The Act
of ADJUDICATION
We do not sell watches. We adjudicate them.
That means: one watch. One name. One time. No duplication. No public offer. No repetition.
Each adjudication is a formal decision, made by the maison after a period of observation and discretion. Some are suggested by private intermediaries. Some are granted by tradition. Others are accepted after a letter — hand-written, never requested.
The person to whom the watch is adjudicated receives a signed piece, visibly inscribed, and accompanied by a sealed letter. The watch is entered into our non-public Register of Adjudication, then placed under Swiss notarial custody — a system of integrity designed not for proof, but for permanence.
Once adjudicated, the piece will never change hands with our recognition. Its value does not lie in ownership. It lies in the act itself.

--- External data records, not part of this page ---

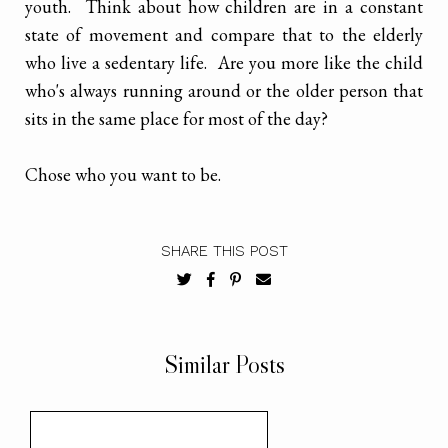
youth. Think about how children are in a constant
state of movement and compare that to the elderly
who live a sedentary life. Are you more like the child
who's always running around or the older person that
sits in the same place for most of the day?
Chose who you want to be.
SHARE THIS POST
Similar Posts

The Book That Is Not Public
Behind every adjudication lies a written act. Every adjudicated Vallier is registered in our Livre de Maison, a hand-bound, notarised ledger kept in our offices in Zürich. This ledger is not public. It does not list clients. It records decisions.
The register is witnessed by our notary and archived under legal custody. Not for validation — but to honour the moment. Each entry includes: the name, the inscription, the date of adjudication, and the reason.
No watch leaves Vallier & Cie without its corresponding inscription in the Book. No Vallier is anonymous.
What It Means to Be Adjudicated
To be adjudicated is not to be approved. It is not to be selected.
It is to be known.
A Vallier is not the most expensive object you will ever receive.
But it may be the most personal.
It bears your name, not your taste.
It is not a sign of success. It is a gesture of memory.
We adjudicate for births. For moments of silence. For the return of a name. For the passing of something too important to sell. We adjudicate without noise, without announcement, and sometimes, without reply.
If you receive such a piece, you will understand.